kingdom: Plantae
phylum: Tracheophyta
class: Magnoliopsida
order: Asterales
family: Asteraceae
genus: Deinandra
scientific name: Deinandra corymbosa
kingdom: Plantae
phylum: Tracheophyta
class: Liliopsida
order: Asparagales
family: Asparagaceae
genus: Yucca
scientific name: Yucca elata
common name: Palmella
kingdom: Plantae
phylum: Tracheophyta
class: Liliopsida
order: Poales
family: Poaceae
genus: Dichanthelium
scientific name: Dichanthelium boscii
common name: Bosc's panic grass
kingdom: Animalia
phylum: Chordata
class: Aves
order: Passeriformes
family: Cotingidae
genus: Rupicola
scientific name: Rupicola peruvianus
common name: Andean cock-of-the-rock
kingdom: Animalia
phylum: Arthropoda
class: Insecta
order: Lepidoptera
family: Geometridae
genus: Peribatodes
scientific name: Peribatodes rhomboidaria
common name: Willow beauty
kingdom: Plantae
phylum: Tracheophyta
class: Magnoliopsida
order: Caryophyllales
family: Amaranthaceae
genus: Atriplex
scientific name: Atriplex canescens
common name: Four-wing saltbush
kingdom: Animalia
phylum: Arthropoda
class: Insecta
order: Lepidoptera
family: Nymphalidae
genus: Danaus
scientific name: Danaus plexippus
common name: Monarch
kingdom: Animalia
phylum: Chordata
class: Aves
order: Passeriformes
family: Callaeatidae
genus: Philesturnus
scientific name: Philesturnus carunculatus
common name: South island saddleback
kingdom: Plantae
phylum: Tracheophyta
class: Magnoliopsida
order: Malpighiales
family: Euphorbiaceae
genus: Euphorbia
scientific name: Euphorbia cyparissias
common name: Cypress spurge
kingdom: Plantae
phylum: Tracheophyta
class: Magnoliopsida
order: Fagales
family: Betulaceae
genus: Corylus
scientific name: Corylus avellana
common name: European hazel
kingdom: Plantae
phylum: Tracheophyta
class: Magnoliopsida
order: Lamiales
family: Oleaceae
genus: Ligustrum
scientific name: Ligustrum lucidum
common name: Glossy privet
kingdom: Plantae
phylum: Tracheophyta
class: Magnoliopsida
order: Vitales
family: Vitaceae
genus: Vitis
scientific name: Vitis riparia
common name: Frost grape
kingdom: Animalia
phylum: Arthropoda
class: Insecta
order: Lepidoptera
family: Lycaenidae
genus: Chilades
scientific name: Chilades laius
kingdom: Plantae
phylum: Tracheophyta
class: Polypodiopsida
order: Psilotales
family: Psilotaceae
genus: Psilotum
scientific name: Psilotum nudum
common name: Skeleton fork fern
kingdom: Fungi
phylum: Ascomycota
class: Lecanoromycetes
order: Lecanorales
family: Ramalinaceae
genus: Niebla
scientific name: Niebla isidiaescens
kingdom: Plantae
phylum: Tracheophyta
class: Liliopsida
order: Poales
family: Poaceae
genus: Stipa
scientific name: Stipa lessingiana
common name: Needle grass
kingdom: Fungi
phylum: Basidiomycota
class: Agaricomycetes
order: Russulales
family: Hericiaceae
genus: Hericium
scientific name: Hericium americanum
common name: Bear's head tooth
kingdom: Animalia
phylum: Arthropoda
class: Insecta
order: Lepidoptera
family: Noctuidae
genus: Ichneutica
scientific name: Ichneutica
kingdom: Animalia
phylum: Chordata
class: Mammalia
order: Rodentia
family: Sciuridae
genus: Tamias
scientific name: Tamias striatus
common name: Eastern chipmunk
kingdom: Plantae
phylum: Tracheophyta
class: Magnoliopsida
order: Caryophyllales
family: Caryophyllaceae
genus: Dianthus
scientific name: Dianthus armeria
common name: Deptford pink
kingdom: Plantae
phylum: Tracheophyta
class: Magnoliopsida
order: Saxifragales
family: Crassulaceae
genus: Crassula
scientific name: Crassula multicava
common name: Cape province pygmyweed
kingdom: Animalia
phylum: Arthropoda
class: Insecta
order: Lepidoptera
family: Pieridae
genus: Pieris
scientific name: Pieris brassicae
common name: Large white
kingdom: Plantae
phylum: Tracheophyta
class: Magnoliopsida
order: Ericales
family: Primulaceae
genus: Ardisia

********************

*REQUIRED TASK*
Write out every line of the data above as a JSON list of strings, one string per line, leaving out any blank lines.

*TASK SOLUTION*
[
  "kingdom: Plantae",
  "phylum: Tracheophyta",
  "class: Magnoliopsida",
  "order: Asterales",
  "family: Asteraceae",
  "genus: Deinandra",
  "scientific name: Deinandra corymbosa",
  "kingdom: Plantae",
  "phylum: Tracheophyta",
  "class: Liliopsida",
  "order: Asparagales",
  "family: Asparagaceae",
  "genus: Yucca",
  "scientific name: Yucca elata",
  "common name: Palmella",
  "kingdom: Plantae",
  "phylum: Tracheophyta",
  "class: Liliopsida",
  "order: Poales",
  "family: Poaceae",
  "genus: Dichanthelium",
  "scientific name: Dichanthelium boscii",
  "common name: Bosc's panic grass",
  "kingdom: Animalia",
  "phylum: Chordata",
  "class: Aves",
  "order: Passeriformes",
  "family: Cotingidae",
  "genus: Rupicola",
  "scientific name: Rupicola peruvianus",
  "common name: Andean cock-of-the-rock",
  "kingdom: Animalia",
  "phylum: Arthropoda",
  "class: Insecta",
  "order: Lepidoptera",
  "family: Geometridae",
  "genus: Peribatodes",
  "scientific name: Peribatodes rhomboidaria",
  "common name: Willow beauty",
  "kingdom: Plantae",
  "phylum: Tracheophyta",
  "class: Magnoliopsida",
  "order: Caryophyllales",
  "family: Amaranthaceae",
  "genus: Atriplex",
  "scientific name: Atriplex canescens",
  "common name: Four-wing saltbush",
  "kingdom: Animalia",
  "phylum: Arthropoda",
  "class: Insecta",
  "order: Lepidoptera",
  "family: Nymphalidae",
  "genus: Danaus",
  "scientific name: Danaus plexippus",
  "common name: Monarch",
  "kingdom: Animalia",
  "phylum: Chordata",
  "class: Aves",
  "order: Passeriformes",
  "family: Callaeatidae",
  "genus: Philesturnus",
  "scientific name: Philesturnus carunculatus",
  "common name: South island saddleback",
  "kingdom: Plantae",
  "phylum: Tracheophyta",
  "class: Magnoliopsida",
  "order: Malpighiales",
  "family: Euphorbiaceae",
  "genus: Euphorbia",
  "scientific name: Euphorbia cyparissias",
  "common name: Cypress spurge",
  "kingdom: Plantae",
  "phylum: Tracheophyta",
  "class: Magnoliopsida",
  "order: Fagales",
  "family: Betulaceae",
  "genus: Corylus",
  "scientific name: Corylus avellana",
  "common name: European hazel",
  "kingdom: Plantae",
  "phylum: Tracheophyta",
  "class: Magnoliopsida",
  "order: Lamiales",
  "family: Oleaceae",
  "genus: Ligustrum",
  "scientific name: Ligustrum lucidum",
  "common name: Glossy privet",
  "kingdom: Plantae",
  "phylum: Tracheophyta",
  "class: Magnoliopsida",
  "order: Vitales",
  "family: Vitaceae",
  "genus: Vitis",
  "scientific name: Vitis riparia",
  "common name: Frost grape",
  "kingdom: Animalia",
  "phylum: Arthropoda",
  "class: Insecta",
  "order: Lepidoptera",
  "family: Lycaenidae",
  "genus: Chilades",
  "scientific name: Chilades laius",
  "kingdom: Plantae",
  "phylum: Tracheophyta",
  "class: Polypodiopsida",
  "order: Psilotales",
  "family: Psilotaceae",
  "genus: Psilotum",
  "scientific name: Psilotum nudum",
  "common name: Skeleton fork fern",
  "kingdom: Fungi",
  "phylum: Ascomycota",
  "class: Lecanoromycetes",
  "order: Lecanorales",
  "family: Ramalinaceae",
  "genus: Niebla",
  "scientific name: Niebla isidiaescens",
  "kingdom: Plantae",
  "phylum: Tracheophyta",
  "class: Liliopsida",
  "order: Poales",
  "family: Poaceae",
  "genus: Stipa",
  "scientific name: Stipa lessingiana",
  "common name: Needle grass",
  "kingdom: Fungi",
  "phylum: Basidiomycota",
  "class: Agaricomycetes",
  "order: Russulales",
  "family: Hericiaceae",
  "genus: Hericium",
  "scientific name: Hericium americanum",
  "common name: Bear's head tooth",
  "kingdom: Animalia",
  "phylum: Arthropoda",
  "class: Insecta",
  "order: Lepidoptera",
  "family: Noctuidae",
  "genus: Ichneutica",
  "scientific name: Ichneutica",
  "kingdom: Animalia",
  "phylum: Chordata",
  "class: Mammalia",
  "order: Rodentia",
  "family: Sciuridae",
  "genus: Tamias",
  "scientific name: Tamias striatus",
  "common name: Eastern chipmunk",
  "kingdom: Plantae",
  "phylum: Tracheophyta",
  "class: Magnoliopsida",
  "order: Caryophyllales",
  "family: Caryophyllaceae",
  "genus: Dianthus",
  "scientific name: Dianthus armeria",
  "common name: Deptford pink",
  "kingdom: Plantae",
  "phylum: Tracheophyta",
  "class: Magnoliopsida",
  "order: Saxifragales",
  "family: Crassulaceae",
  "genus: Crassula",
  "scientific name: Crassula multicava",
  "common name: Cape province pygmyweed",
  "kingdom: Animalia",
  "phylum: Arthropoda",
  "class: Insecta",
  "order: Lepidoptera",
  "family: Pieridae",
  "genus: Pieris",
  "scientific name: Pieris brassicae",
  "common name: Large white",
  "kingdom: Plantae",
  "phylum: Tracheophyta",
  "class: Magnoliopsida",
  "order: Ericales",
  "family: Primulaceae",
  "genus: Ardisia"
]